Over the next two games, the Thunder played even better.  Behind Jeff Green's 27 points, they stole a road game from the Memphis Grizzlies.  Two nights later, this time without Green also, the Thunder won a re-match against the Mavericks.  In the latter game, the nine point winning deficit was actually misleading because the Mavericks were down by twenty heading into the fourth quarter.

So, should the team look to move Durant this off-season.  Of course not.  Durant does not fit "The Ewing Theory", but I still think his short term absence will end up being a case-study.  Find out more after the jump.

Right now, "The Durant Theory" is in direct competition with another theory I am mulling.  Last week, when Blake Griffin was, literally, knocked out of two games, I surmised that it would make the Sooner basketball team better off in the long run.  Without Griffin as a the focus, the other players were forced out of their comfort zone and made to find ways to make a bigger impact.

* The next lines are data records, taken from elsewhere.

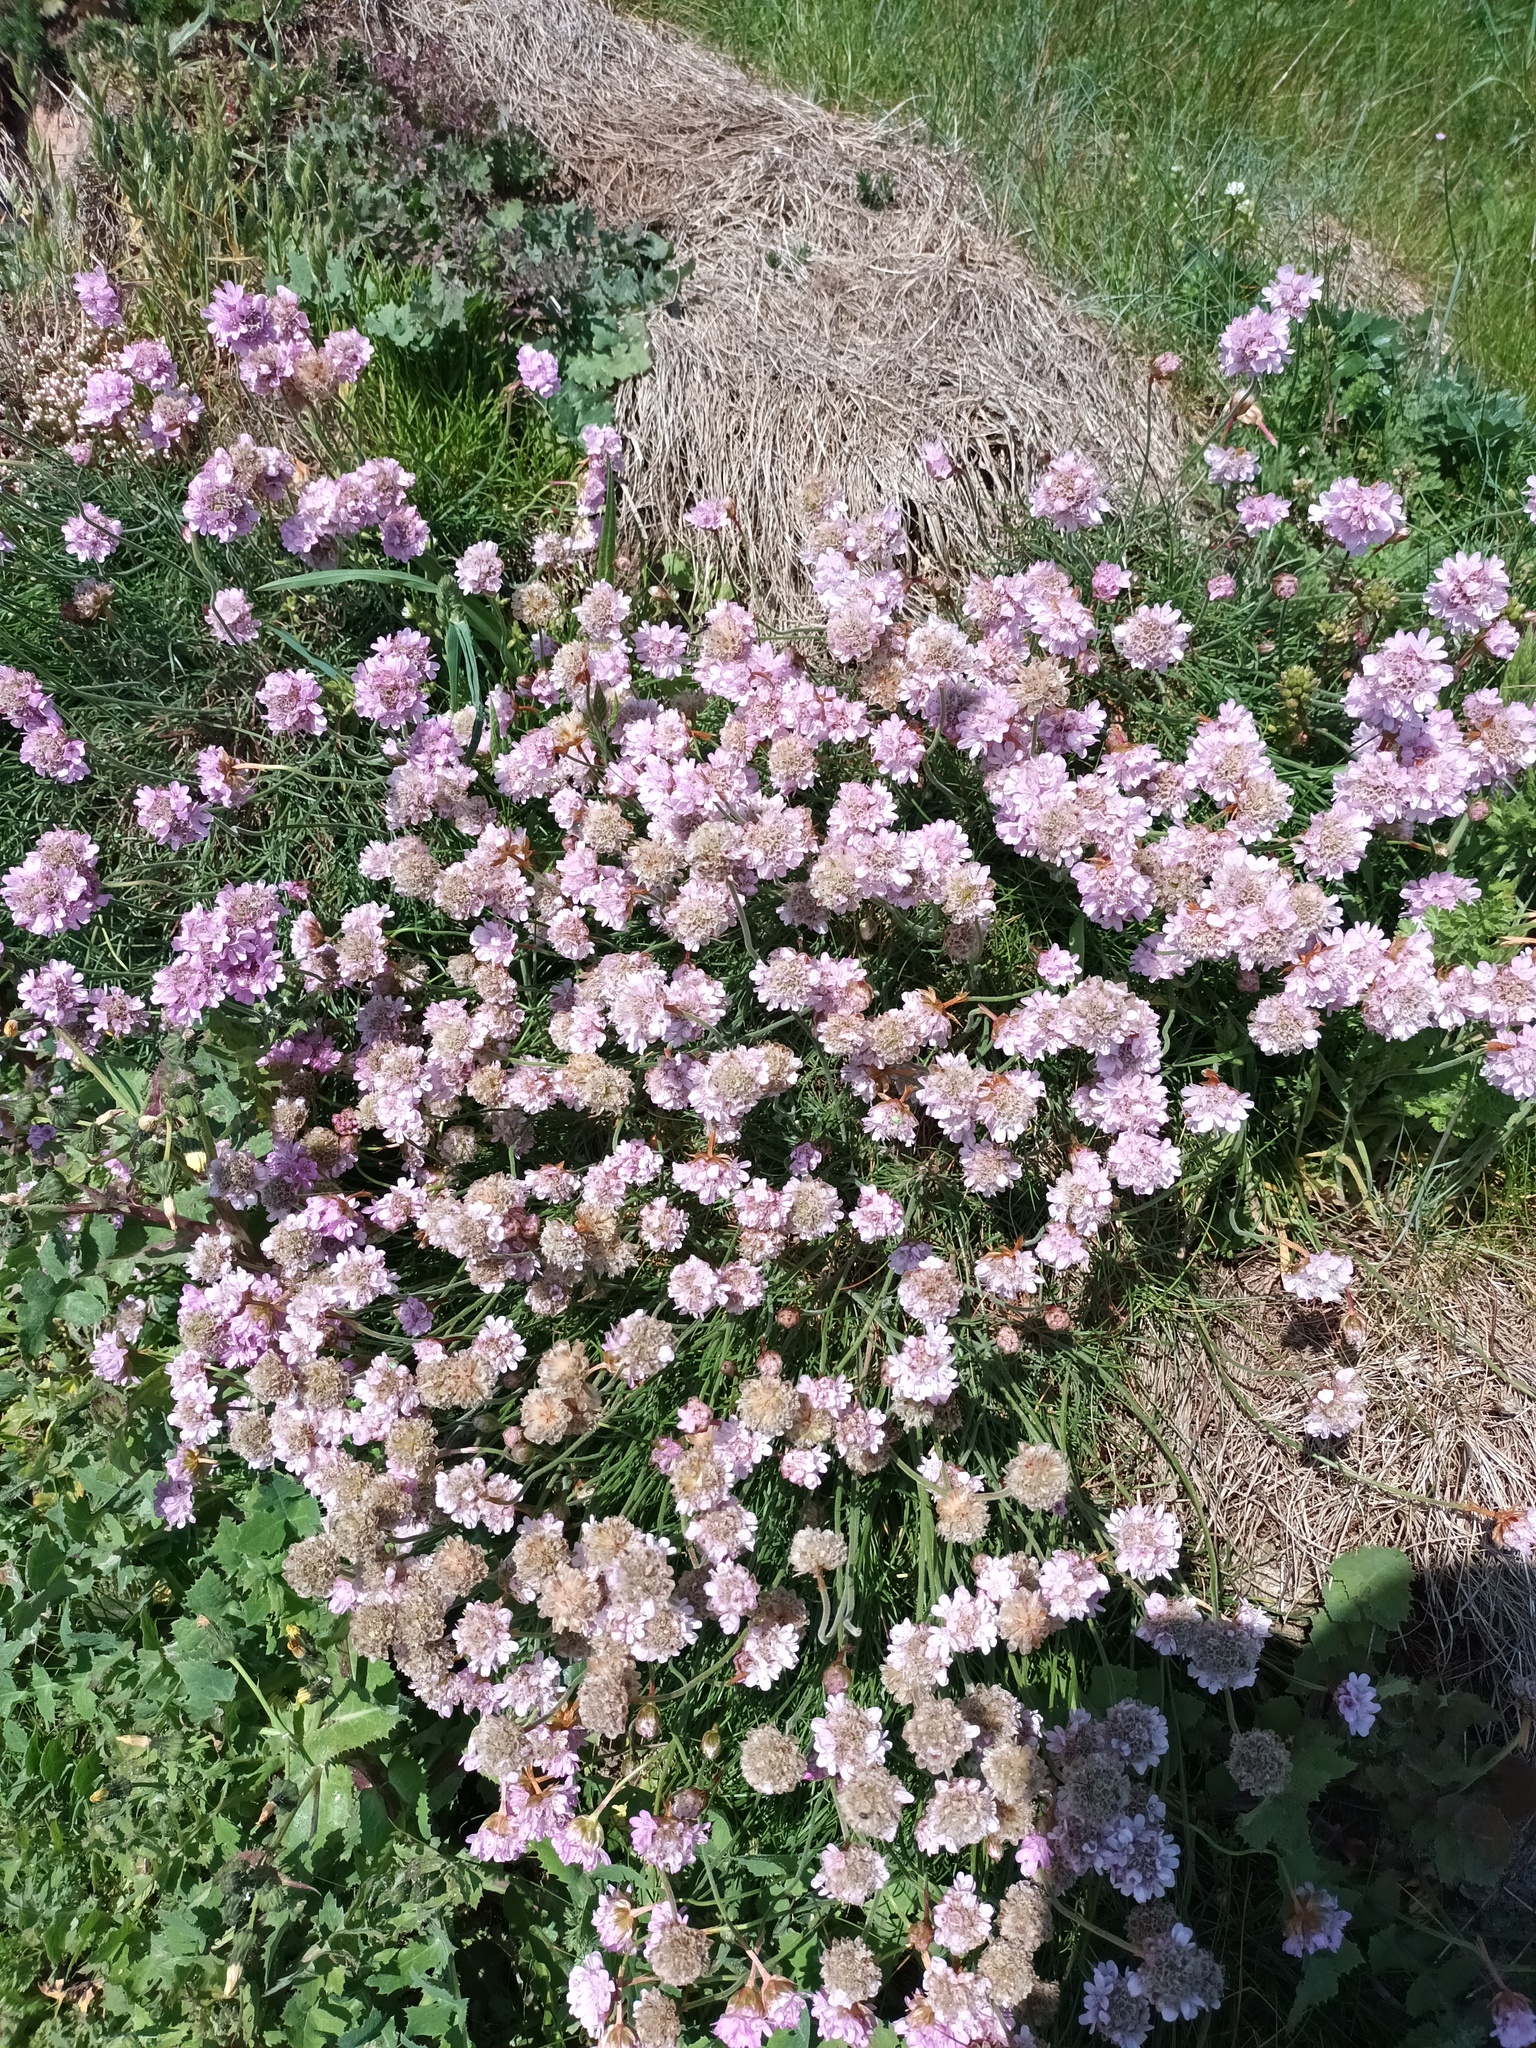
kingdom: Plantae
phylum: Tracheophyta
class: Magnoliopsida
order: Caryophyllales
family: Plumbaginaceae
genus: Armeria
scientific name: Armeria maritima
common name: Thrift
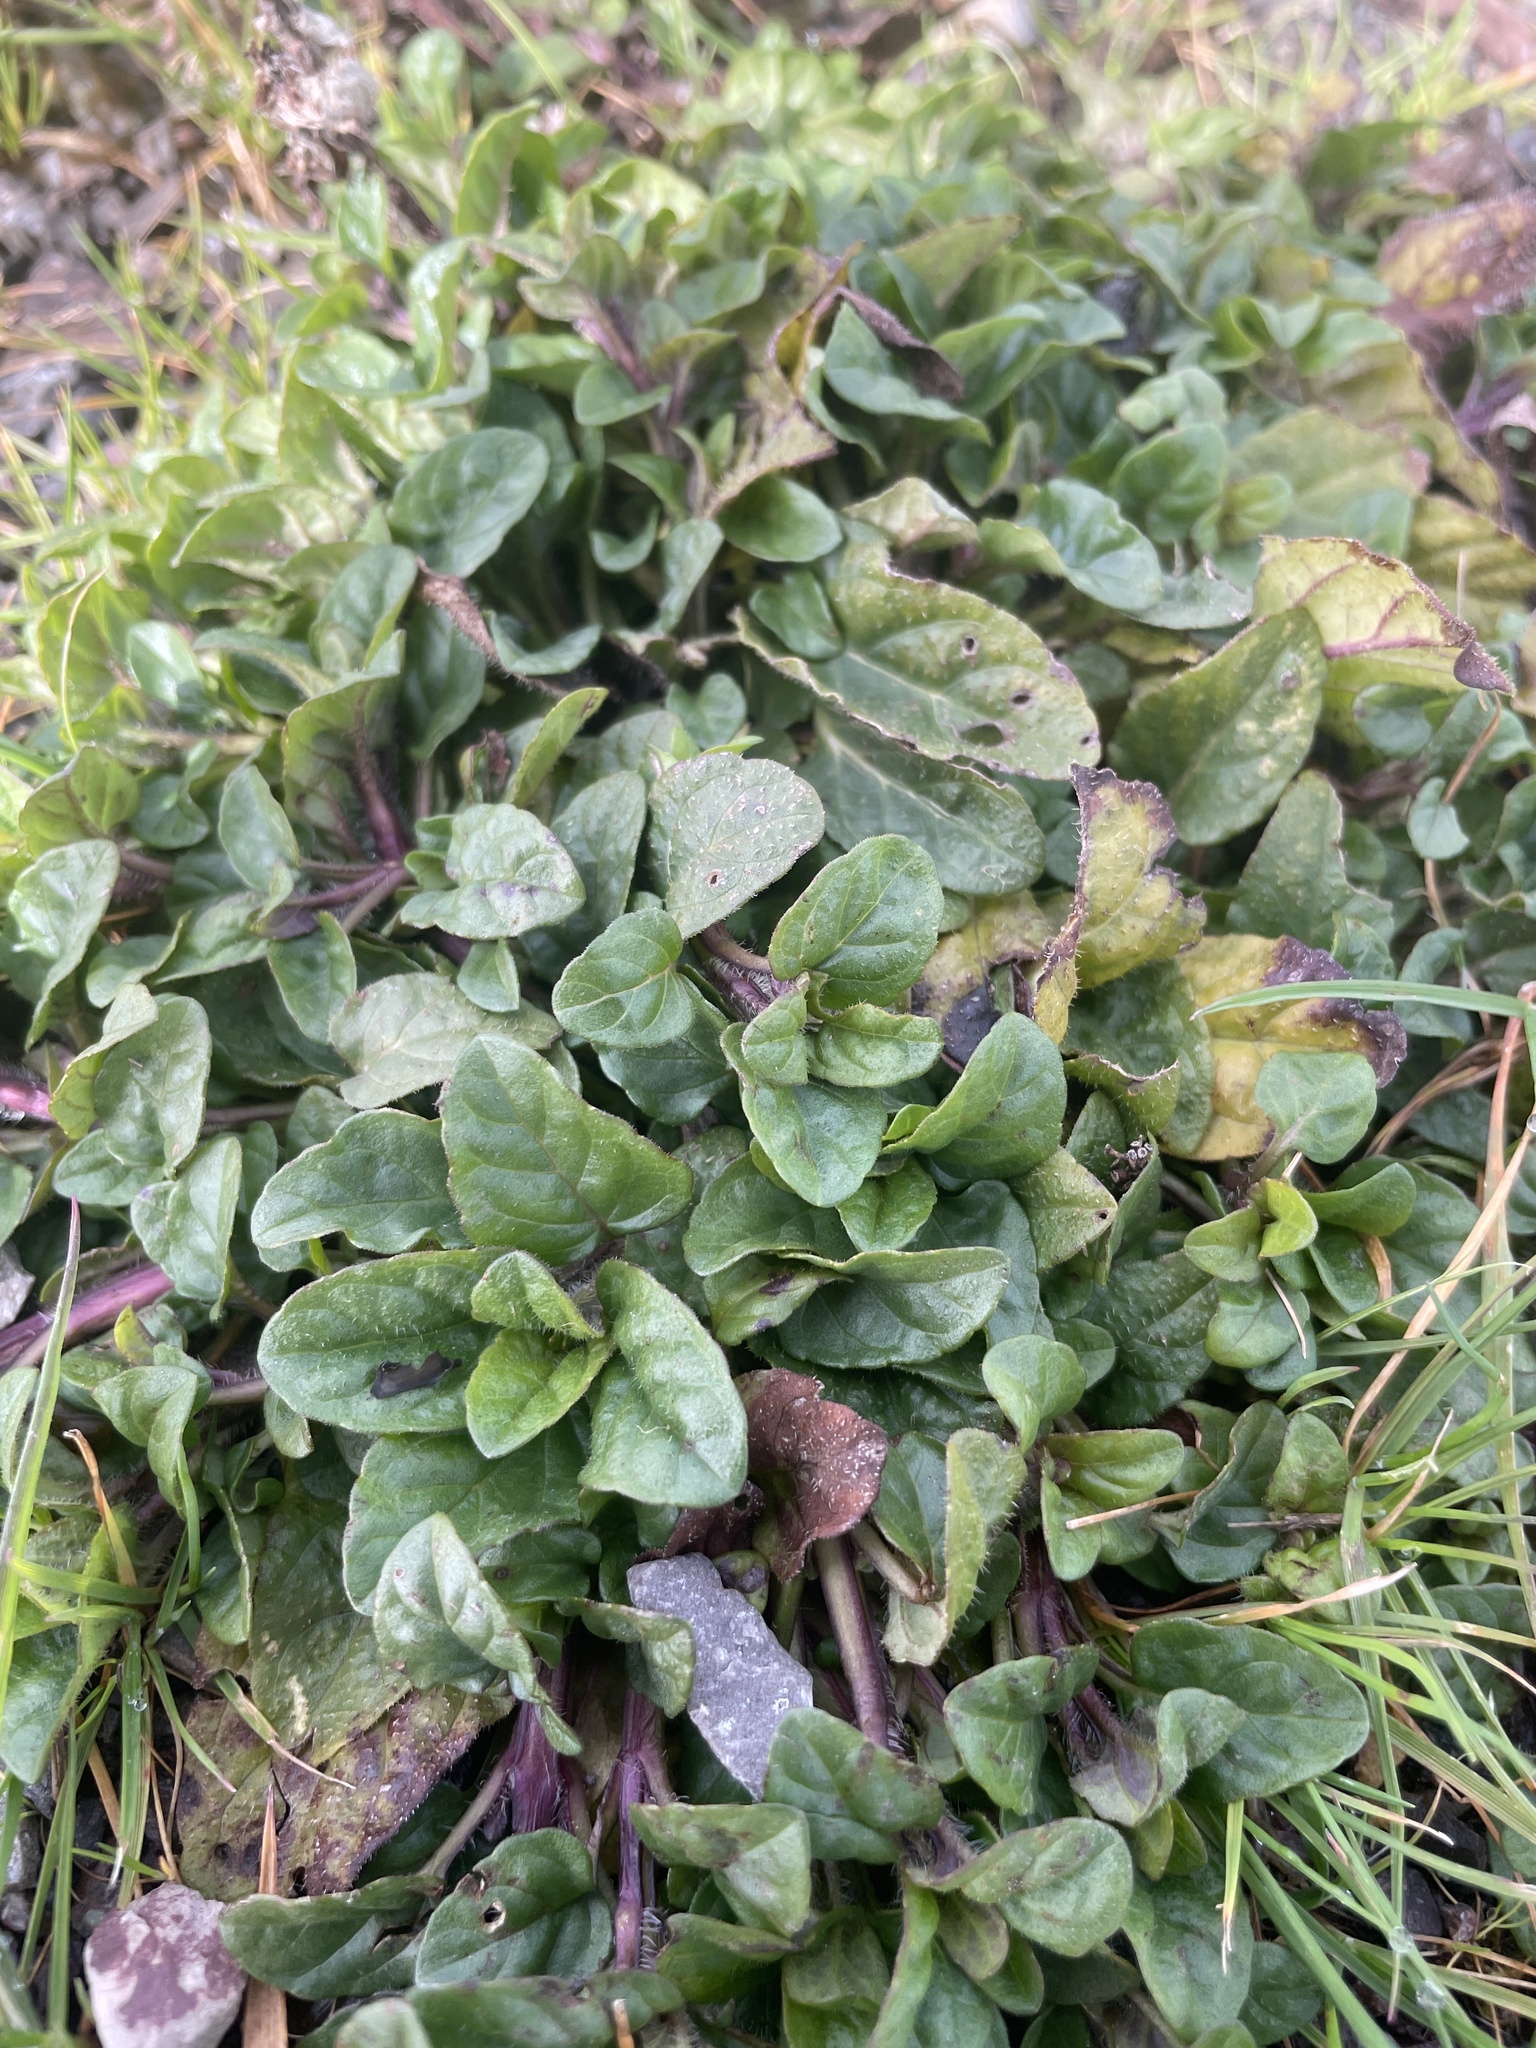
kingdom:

So far, it has worked as I imagined.  Freshman Willie Warren, who has been good all season, has rocketed up in mock drafts playing as the go-to guy.  His confidence improved so much during Blake's absence that he (rumor has it) made a play for senior Austin Johnson's girlfriend.  And speaking of Johnson, he showed a pulse without Griffin around.  Of course, the real test related to whether this will become "The Griffin Theory" will be when the tournament begins and the Sooners best player gets saddled with a couple of questionable fouls early in a game.

Before that happens, though, the Thunder may have already proved the null hypothesis and saddled Durant with the philosophical title.  It will probably be a minimum of two weeks before they allow the Thunder star to play again.  At that point, expect the team to be even better now with confidence that Green can pick up the scoring load if the defense is overly focused on K.D. or if Durant has an off night.  And Westbrook, who picked up his first career triple-double against Dallas, appears to be figuring out that he's even more effective if the opposing team thinks he might actually pass the ball when driving to the basket.

For the fans, it may suck right now to be missing out on one of the top talents in the league, but next season, I think we'll see the difference.